Nava’s book is a tremendous resource, bursting with brilliant ways to eat more greens, as most of us know we probably should. She includes an introduction to an array of greens, tips on preparing each one, plus over 100 recipes. I love this book, and refer to it often.
Now, back to the soup. Onions, garlic, carrots, chickpeas, and diced potatoes simmer away in broth, until tender. Escarole is added during the final moments, along with sliced radicchio. Allow each to barely wilt, and serve immediately to enjoy all of that glorious color, with just a bit of crunch.

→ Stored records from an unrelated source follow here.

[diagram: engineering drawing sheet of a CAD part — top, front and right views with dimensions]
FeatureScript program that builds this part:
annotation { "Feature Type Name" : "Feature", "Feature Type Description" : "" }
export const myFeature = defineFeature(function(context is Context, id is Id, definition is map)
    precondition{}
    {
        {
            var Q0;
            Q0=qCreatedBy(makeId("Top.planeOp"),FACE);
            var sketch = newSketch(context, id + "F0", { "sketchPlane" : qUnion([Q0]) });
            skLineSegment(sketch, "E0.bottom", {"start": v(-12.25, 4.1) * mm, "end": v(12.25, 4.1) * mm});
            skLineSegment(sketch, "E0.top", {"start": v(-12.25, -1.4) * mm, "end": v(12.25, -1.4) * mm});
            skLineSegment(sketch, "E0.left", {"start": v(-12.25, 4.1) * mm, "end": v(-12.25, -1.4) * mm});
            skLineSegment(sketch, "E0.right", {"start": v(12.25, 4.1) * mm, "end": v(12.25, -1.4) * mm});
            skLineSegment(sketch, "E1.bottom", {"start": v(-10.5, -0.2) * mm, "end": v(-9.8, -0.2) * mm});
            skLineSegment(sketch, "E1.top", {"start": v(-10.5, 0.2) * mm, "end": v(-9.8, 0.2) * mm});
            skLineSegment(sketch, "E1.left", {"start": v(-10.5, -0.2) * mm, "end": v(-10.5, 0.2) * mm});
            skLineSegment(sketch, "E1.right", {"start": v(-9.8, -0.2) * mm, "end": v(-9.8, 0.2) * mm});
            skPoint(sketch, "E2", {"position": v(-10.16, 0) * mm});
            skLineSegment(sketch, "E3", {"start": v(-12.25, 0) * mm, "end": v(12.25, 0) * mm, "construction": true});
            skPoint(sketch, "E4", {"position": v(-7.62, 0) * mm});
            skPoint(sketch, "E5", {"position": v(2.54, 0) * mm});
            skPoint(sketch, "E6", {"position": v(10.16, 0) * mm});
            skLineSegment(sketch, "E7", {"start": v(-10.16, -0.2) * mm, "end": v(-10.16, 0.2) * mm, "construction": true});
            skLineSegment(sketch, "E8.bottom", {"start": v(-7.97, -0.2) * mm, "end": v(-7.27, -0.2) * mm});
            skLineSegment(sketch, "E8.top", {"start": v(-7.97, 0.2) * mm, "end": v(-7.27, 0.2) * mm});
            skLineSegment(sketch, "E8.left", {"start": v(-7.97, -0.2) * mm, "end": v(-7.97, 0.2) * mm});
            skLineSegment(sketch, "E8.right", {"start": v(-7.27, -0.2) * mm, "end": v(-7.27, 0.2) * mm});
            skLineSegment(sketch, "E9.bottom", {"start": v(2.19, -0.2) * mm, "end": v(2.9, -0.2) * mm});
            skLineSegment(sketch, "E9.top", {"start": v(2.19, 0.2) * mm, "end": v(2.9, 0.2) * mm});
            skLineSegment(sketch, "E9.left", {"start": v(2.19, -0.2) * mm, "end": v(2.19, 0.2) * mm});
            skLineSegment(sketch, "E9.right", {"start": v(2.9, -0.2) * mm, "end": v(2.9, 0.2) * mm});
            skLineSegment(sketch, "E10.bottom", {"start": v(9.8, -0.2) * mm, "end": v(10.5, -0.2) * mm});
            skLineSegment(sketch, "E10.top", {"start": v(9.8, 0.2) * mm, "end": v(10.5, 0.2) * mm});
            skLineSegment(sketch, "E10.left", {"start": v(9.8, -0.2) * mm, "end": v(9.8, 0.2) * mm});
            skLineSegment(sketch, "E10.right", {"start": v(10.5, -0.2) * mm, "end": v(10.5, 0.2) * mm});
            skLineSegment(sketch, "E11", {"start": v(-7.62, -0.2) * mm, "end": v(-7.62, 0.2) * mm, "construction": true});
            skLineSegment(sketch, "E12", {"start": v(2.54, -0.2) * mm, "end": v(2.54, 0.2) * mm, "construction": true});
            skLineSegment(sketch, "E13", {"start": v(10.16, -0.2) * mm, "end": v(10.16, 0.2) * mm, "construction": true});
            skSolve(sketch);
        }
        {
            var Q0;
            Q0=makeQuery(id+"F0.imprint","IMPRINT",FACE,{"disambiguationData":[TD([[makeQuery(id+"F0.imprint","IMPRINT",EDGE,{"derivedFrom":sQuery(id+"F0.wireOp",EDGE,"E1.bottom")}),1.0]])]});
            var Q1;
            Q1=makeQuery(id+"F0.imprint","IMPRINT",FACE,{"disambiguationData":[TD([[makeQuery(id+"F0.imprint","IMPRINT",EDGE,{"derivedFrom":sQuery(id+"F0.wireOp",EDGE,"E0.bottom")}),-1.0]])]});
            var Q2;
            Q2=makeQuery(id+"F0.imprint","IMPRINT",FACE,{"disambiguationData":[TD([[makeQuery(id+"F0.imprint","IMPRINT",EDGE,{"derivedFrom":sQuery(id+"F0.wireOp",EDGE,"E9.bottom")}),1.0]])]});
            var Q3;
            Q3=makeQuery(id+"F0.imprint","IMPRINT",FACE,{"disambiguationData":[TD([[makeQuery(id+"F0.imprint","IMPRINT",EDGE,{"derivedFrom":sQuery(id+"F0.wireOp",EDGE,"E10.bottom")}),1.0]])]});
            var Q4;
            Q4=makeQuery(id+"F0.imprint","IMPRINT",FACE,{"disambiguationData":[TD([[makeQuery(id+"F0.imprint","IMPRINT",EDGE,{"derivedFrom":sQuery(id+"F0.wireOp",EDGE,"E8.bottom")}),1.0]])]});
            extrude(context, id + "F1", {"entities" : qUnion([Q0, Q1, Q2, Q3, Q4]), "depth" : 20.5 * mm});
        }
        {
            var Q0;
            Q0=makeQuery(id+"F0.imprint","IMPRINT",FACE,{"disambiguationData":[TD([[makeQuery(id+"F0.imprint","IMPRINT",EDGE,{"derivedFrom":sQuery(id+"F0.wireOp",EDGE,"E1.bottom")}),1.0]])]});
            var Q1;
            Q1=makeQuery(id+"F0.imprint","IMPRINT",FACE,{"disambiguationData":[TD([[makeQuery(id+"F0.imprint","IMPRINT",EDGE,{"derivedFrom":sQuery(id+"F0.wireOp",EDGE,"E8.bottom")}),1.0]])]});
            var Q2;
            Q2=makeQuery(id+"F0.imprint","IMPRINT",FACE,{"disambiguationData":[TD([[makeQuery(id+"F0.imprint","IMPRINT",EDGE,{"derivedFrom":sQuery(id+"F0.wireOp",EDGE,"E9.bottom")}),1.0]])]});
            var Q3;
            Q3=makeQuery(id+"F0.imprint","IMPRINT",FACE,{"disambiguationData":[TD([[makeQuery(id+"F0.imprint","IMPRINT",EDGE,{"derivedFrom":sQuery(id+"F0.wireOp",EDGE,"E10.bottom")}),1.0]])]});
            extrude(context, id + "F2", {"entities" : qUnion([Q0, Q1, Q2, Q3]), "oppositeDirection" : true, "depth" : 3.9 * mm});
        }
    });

Because the greens continue to wilt as the soup cools, on day two, I found adding a handful of leftover petite sweet peas to each bowl created fresh contrast in color and texture. It was lovely served with a rustic loaf of whole grain bread.
You may think most greens are tough or even bitter. Not so with escarole. This is delicate, like lettuce, and if you’ve been trying to find ways to eat more greens – more often, escarole may be your new best friend.
ITALIAN ESCAROLE AND POTATO SOUP
Adapted from Wild About Greens, by Nava Atlas
4 tablespoons water
1 medium onion, diced
1 to 2 cloves garlic, minced
6 medium red potatoes, peeled and diced
2 medium carrots, sliced thinly
1 15-ounce can chickpeas, drained and rinsed
6 cups vegetable broth
1 cup water
1 teaspoon dried basil
1 medium head escarole, coarsely chopped and rinsed
1/2 head radicchio, thinly sliced and rinsed
1/2 cup fresh parsley, minced
salt and pepper to taste
Heat the water in a soup pot, add the onion and sauté over medium high heat until translucent. Add the garlic and continue to sauté until both are golden. Add the potatoes, carrots, chickpeas, broth, water, and basil. Bring to a boil, cover, and reduce heat to simmer for approximately 15 minutes, or until the potatoes and carrots are tender.
Turn off the heat. Stir in the escarole, until just wilted. Add the radicchio and parsley.
Season with salt and pepper. Serve immediately.
Just before serving, smash a few of the potatoes with a potato masher right in the soup pot, to thicken the broth slightly to desired texture.